仕事をしながら,記録をとりながらだったので吟味しながらシンポを聞けたわけではないのですが,いろいろと思うこともありました.個人的には午前の部は,オープンエデュケーションの最新事情を聞けたことが収穫でした.

今後高等教育に関わるものにとって,OER(Open Education Resource)をどう利用するか,これは教員個人の問題としても,大学の戦略としても大変重要になってくるように感じます.個人で使う分には,重田先生(東京大)が指摘する「”さまよえるコンテンツ”でもいいじゃないか,最初は」と感じていますが,大学全体の戦略として位置づけると,それではちょっとやっていけませんよね・・・とりあえず,自分の勉強のためにいろいろ使ってみたいなぁと漠然と考えています.

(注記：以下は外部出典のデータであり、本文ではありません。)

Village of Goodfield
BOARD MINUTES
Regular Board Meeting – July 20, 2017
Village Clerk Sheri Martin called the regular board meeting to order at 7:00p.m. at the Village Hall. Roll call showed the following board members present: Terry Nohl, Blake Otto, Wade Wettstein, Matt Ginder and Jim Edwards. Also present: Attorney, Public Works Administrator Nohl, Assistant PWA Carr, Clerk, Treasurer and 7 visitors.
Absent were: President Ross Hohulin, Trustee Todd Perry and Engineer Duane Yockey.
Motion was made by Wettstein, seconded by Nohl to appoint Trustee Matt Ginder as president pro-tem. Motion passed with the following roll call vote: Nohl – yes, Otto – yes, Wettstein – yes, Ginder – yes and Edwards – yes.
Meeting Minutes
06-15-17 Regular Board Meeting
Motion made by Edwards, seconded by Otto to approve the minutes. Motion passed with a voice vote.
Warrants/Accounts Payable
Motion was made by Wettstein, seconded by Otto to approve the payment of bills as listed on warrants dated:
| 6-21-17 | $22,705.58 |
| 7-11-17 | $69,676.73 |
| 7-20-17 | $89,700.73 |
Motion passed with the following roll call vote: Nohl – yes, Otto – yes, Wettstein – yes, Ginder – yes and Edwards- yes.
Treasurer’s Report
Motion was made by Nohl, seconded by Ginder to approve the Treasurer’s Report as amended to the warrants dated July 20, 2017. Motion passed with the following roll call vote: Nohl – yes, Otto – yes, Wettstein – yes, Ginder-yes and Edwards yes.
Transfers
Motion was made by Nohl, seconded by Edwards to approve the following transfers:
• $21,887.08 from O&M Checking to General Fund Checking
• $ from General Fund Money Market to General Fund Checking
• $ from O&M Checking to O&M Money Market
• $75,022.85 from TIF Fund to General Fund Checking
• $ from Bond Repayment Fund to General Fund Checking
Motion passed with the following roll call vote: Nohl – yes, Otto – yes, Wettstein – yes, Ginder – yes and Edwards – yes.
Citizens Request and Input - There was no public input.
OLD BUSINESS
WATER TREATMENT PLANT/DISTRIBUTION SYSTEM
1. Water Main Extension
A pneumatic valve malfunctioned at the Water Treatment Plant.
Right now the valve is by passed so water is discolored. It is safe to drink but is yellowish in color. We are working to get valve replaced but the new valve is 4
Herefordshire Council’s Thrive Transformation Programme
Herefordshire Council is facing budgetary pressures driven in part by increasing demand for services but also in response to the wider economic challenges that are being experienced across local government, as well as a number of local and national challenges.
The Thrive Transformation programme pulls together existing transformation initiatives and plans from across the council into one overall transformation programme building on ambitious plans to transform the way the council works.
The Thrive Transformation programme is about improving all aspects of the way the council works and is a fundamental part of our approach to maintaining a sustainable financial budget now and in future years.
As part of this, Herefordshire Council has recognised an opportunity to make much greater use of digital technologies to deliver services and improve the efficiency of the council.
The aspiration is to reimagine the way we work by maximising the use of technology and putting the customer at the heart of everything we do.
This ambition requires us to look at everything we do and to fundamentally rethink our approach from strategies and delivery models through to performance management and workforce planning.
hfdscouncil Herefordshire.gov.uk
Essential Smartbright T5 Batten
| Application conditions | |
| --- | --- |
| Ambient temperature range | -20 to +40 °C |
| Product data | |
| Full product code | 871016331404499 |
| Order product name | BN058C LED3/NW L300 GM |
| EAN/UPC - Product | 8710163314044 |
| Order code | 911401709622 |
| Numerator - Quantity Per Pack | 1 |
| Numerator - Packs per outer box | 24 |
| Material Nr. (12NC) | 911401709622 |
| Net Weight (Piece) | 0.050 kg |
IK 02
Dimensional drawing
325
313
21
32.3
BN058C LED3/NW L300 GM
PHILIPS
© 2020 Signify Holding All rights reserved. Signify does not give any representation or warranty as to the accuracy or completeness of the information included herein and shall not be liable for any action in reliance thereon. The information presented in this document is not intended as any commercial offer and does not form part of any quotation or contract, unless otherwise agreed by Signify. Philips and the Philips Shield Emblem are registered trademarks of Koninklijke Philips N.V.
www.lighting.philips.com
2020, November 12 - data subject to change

あと権利処理って本当に難しいと感じました(ソフトウェア基礎の授業でも感じますが).ここが,OERが普及する上での一番の障害となることは間違いないでしょう.たまに,シンポでもなんでも全部中継すればいいんだ,という人がいます.それはそれでいいのですが,中継を前提としたものと,そうでないものとでは,中身は変わってきますよね.私は(せっかく現場まで交通費を出して行くのだから)中継を前提としたときには見られないもの,聞けないことを見聞きしたいです.

また,阪井先生(明治大)がおっしゃったことですが,「PDCAサイクルは改善を目指すものであり革新を生み出さない」という指摘にははっとさせられました.

総会を挟んで,午後は元文部科学副大臣の鈴木寛先生,山西先生(富山大),東原先生(信州大)の3名が登壇してのシンポジウムでした.終了時間の午後4時を越えてからのディスカッションが急激に(?)盛り上がって,すごくおもしろかったです.

私たち研究者から見れば,どうして「政治家は何も変えてくれないんだろう」と思うことが多いのですが,鈴木先生は,変えたいのであれば,教育とかICTとかを大切にする国会議員を360名以上に増やすしかない.そして,消費税やTPPのようにメディアに「問題」として取り上げられなければ,国会議員も動かない(選挙対策ですね).そのためには知的ロビー活動が必要だ,ともおっしゃいました.

最後の方の発言では,とにかくまずGP的にがんがんやるところを作って,エビデンスを出す.その「証拠」を元に論理をもって攻め込む.確固たる一つのモデル,プラクティスを作ることと,そのことをアカデミックなフレームワークで分析し,問い続けることで,知的な情報提供・政策提言をお願いしたいとのことでした.

戦う教育工学(笑)ですね.登壇者の先生方,指定討論者の永野先生いずれも「戦う」ことを宣言しておられました.

このブログを最初に立ち上げたときにも書いたのですが,どういう形であれ,私たち研究者が一定の情報提供や提言をする必要が,やっぱりあるのだろうと思います.つい,日々の生活に追われ,政治とは距離を置いていたいという気持ちもあり,提言なんて大それたことできないよ,と思うこともあるのですが,今後,少しずつでいいので,こうして自分の考えを(ブログではありますが)世の中に問うていければな,と考えています.

というわけで,まだ記憶の新鮮なうちに,こうしてブログの記事を書いたのでした.